Excerpted records —
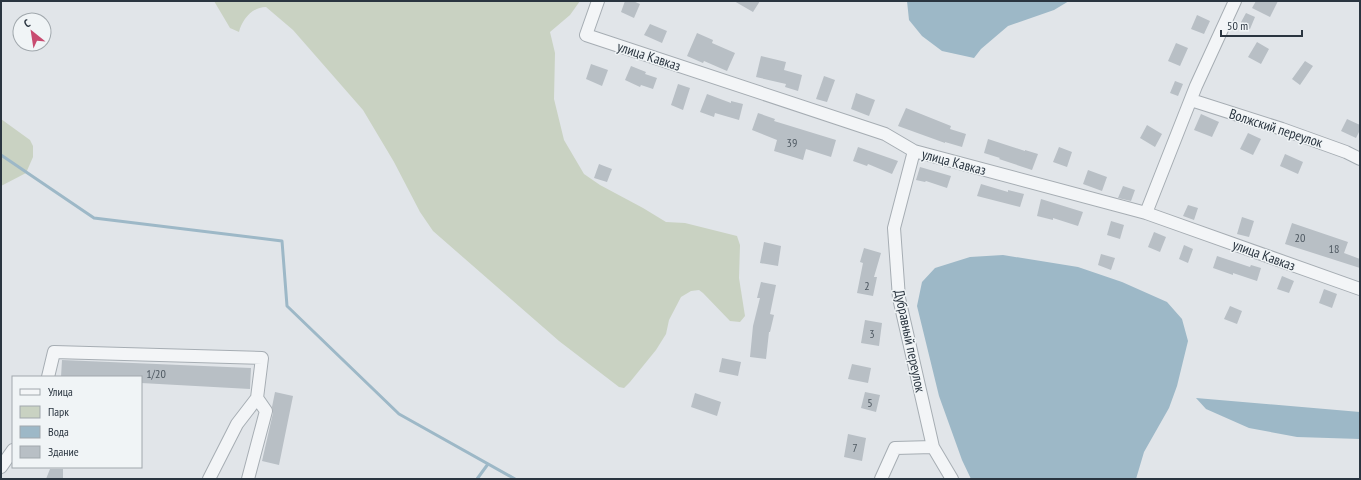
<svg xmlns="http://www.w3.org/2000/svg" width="1361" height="480" viewBox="0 0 1361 480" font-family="'PT Sans Narrow',sans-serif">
	<rect width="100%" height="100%" fill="#e1e5e9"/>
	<!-- green -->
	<path fill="#c9d2c2" d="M214 1H580L570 15 550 32 555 53 554 99 564 140 584 174 600 185 643 208 666 222 685 223 737 236 740 245 739 278 745 316 740 322 730 321 703 293 699 290 691 291 681 297 669 320 666 334 656 350 630 382 624 388 619 387 559 341 433 231 420 212 394 162 363 110 293 30 266 7C252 7 242 20 239 32L230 28Z
		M1 119 30 140 33 146V157L26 173 1 186Z"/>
	<!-- water -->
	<path fill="#9db8c7" d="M907 1H1069L1054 10 1008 26 981 49 974 58 942 51 922 36 909 20Z
		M1003 255 1078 267 1122 282 1167 302 1182 319 1188 341 1177 386 1169 408 1144 452 1136 479H971L962 460 939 396 917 306 922 282 935 268 970 257Z
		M1196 398 1360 412V439L1297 437 1249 428 1206 409Z"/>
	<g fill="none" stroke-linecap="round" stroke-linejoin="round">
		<!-- stream -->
		<path stroke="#9db8c7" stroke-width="3" d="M1 155 94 218 282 241 287 306 399 414 515 479
			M477 479 488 464"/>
	</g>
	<!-- building -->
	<path fill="#b8bfc5" d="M625 1H633L640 4 634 18 621 12Z
		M734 1H760L753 12Z
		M1256 1H1278L1270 17 1252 8Z
		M1246 13 1255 17 1250 29 1240 24Z
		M1197 15 1210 21 1204 34 1191 29Z
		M650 24 667 31 662 43 644 35Z
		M697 33 713 40 712 43 735 53 727 71 704 61 703 63 687 56Z
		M1257 42 1269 49 1261 64 1248 57Z
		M1176 43 1188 48 1180 66 1168 61Z
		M761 56 786 62 784 70 802 75 798 91 785 87 786 84 756 77Z
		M1305 61 1313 66 1300 85 1292 79Z
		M591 64 608 70 602 86 586 79Z
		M631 66 646 72 645 74 657 78 653 89 641 85 640 87 625 80Z
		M824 76 835 80 827 102 816 99Z
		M1175 81 1183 84 1178 96 1170 93Z
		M678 84 690 88 683 110 671 105Z
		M856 93 875 100 869 116 851 109Z
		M707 94 731 103V101L743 104 739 120 715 113 714 117 700 112Z
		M906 108 951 126 950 129 966 134 962 147 945 142V143L898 126Z
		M758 113 775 119 774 121 836 140 831 157 806 149 803 160 774 151 777 140 752 130Z
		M1201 114 1219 122 1212 137 1194 130Z
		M1347 119 1360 125V130L1356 138 1341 131Z
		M1147 125 1162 134 1155 147 1140 138Z
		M1248 133 1261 139 1253 155 1240 149Z
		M988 139 1025 151V150L1038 154 1032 170 999 159 1000 158 984 153Z
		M858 147 898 161 892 174 868 164 867 166 853 161Z
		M1059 147 1072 152 1067 167 1053 162Z
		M1285 154 1303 162 1298 174 1280 166Z
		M599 164 612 169 607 182 594 178Z
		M920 167 951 176 947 188 926 181 925 182 916 180Z
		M1088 170 1107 177 1102 191 1083 184Z
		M981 184 1008 192V190L1024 194 1020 207 977 196Z
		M1123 186 1135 190 1131 201 1118 198Z
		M1041 199 1083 212 1078 226 1053 218V220L1037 216Z
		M1188 205 1198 208 1194 220 1183 216Z
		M1242 217 1254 221 1249 237 1237 234Z
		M1111 221 1124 225 1120 239 1107 235Z
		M1292 223 1348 242 1344 253 1360 259V268L1285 244Z
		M1154 232 1166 237 1160 252 1148 247Z
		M764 242 781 246 778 266 760 263Z
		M1184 245 1193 249 1188 263 1179 259Z
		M864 248 881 253 874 277H877L873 296 857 293 863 263 860 262Z
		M1101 254 1115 258 1111 270 1098 265Z
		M1217 256 1250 267 1251 265 1261 268 1257 281 1233 273V275L1213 268Z
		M1282 276 1294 281 1289 293 1277 289Z
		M761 282 776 285 770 314 774 315 770 332H769L766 359 750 357 753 326 760 298H757Z
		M1324 289 1337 294 1332 308 1319 303Z
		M1230 306 1242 311 1237 324 1224 319Z
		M865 320 882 323 879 346 861 343Z
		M722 358 741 362 738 376 719 372Z
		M62 360 251 368 250 389 141 383V377H61Z
		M852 364 871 368 868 383 848 379Z
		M275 392 293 396 279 465 262 461 273 413 272 407Z
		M865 392 880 395 876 412 861 408Z
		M695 393 721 402 717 416 691 407Z
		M848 434 866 438 862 461 844 457Z
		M50 469H63V479H46Z"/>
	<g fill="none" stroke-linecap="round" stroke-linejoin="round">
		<defs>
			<path id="minor" d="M598 1 586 35 885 134 914 151 1146 213 1360 289
				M1191 100 1282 129 1346 152 1360 159
				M914 151 894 228 899 298 933 447 952 479
				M1146 213 1196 86 1235 1
				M48 377 54 352 262 358 257 398 237 424 209 479
				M1 467 13 450
				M248 479 266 411 257 398
				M881 479 895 448 933 447"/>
		</defs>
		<!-- minor casing -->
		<use href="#minor" stroke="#a6adb3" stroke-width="14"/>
		<!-- minor -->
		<use href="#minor" stroke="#f3f5f7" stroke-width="12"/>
	</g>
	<g text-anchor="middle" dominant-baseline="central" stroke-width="3" stroke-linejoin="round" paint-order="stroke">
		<!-- number labels -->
		<g font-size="12" fill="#4e5861">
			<text x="792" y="142">39</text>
			<text x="1300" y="237">20</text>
			<text x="1334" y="248">18</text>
			<text x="867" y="285">2</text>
			<text x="872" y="333">3</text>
			<text x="156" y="373">1/20</text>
			<text x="870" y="402">5</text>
			<text x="855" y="447">7</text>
		</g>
		<!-- street labels -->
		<g font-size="14" fill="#2a3540" stroke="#f0f4f6">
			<text transform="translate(649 56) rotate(18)">улица Кавказ</text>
			<text transform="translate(1276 128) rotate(18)">Волжский переулок</text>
			<text transform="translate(954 162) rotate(15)">улица Кавказ</text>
			<text transform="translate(1264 255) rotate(20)">улица Кавказ</text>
			<text transform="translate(910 341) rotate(78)">Дубравный переулок</text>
		</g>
	</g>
	<!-- border -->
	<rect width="1361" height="480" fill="none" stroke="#2a3540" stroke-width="4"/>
	<!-- legend -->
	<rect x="12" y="376" width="130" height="92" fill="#f0f4f6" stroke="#a1a8ad"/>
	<rect x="20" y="389" width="20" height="6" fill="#f3f5f7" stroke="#a1a8ad"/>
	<text x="48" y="396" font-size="12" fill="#2a3540">Улица</text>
	<rect x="20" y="406" width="20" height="12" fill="#c9d2c2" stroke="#a1a8ad"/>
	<text x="48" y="416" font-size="12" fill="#2a3540">Парк</text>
	<rect x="20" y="426" width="20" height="12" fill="#9db8c7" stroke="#a1a8ad"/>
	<text x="48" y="436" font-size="12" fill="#2a3540">Вода</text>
	<rect x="20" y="446" width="20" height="12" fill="#b8bfc5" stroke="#a1a8ad"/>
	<text x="48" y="456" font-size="12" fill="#2a3540">Здание</text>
	<!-- north arrow -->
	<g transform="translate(32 32) rotate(330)"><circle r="19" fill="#f0f4f6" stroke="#a1a8ad"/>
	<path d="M0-3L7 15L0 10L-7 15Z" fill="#c84b70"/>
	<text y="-6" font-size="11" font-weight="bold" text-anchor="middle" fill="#2a3540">С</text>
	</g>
	<!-- scale -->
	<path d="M1221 30v6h81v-6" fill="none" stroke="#2a3540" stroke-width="2"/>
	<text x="1227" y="30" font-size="12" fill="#2a3540" stroke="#f0f4f6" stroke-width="3" paint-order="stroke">50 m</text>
</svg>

Exercise prompt — Quote the data above from the line containing "M881 479 895" to the line containing "<!-- legend -->", inclusive, and stop.

The completed task —
				M881 479 895 448 933 447"/>
		</defs>
		<!-- minor casing -->
		<use href="#minor" stroke="#a6adb3" stroke-width="14"/>
		<!-- minor -->
		<use href="#minor" stroke="#f3f5f7" stroke-width="12"/>
	</g>
	<g text-anchor="middle" dominant-baseline="central" stroke-width="3" stroke-linejoin="round" paint-order="stroke">
		<!-- number labels -->
		<g font-size="12" fill="#4e5861">
			<text x="792" y="142">39</text>
			<text x="1300" y="237">20</text>
			<text x="1334" y="248">18</text>
			<text x="867" y="285">2</text>
			<text x="872" y="333">3</text>
			<text x="156" y="373">1/20</text>
			<text x="870" y="402">5</text>
			<text x="855" y="447">7</text>
		</g>
		<!-- street labels -->
		<g font-size="14" fill="#2a3540" stroke="#f0f4f6">
			<text transform="translate(649 56) rotate(18)">улица Кавказ</text>
			<text transform="translate(1276 128) rotate(18)">Волжский переулок</text>
			<text transform="translate(954 162) rotate(15)">улица Кавказ</text>
			<text transform="translate(1264 255) rotate(20)">улица Кавказ</text>
			<text transform="translate(910 341) rotate(78)">Дубравный переулок</text>
		</g>
	</g>
	<!-- border -->
	<rect width="1361" height="480" fill="none" stroke="#2a3540" stroke-width="4"/>
	<!-- legend -->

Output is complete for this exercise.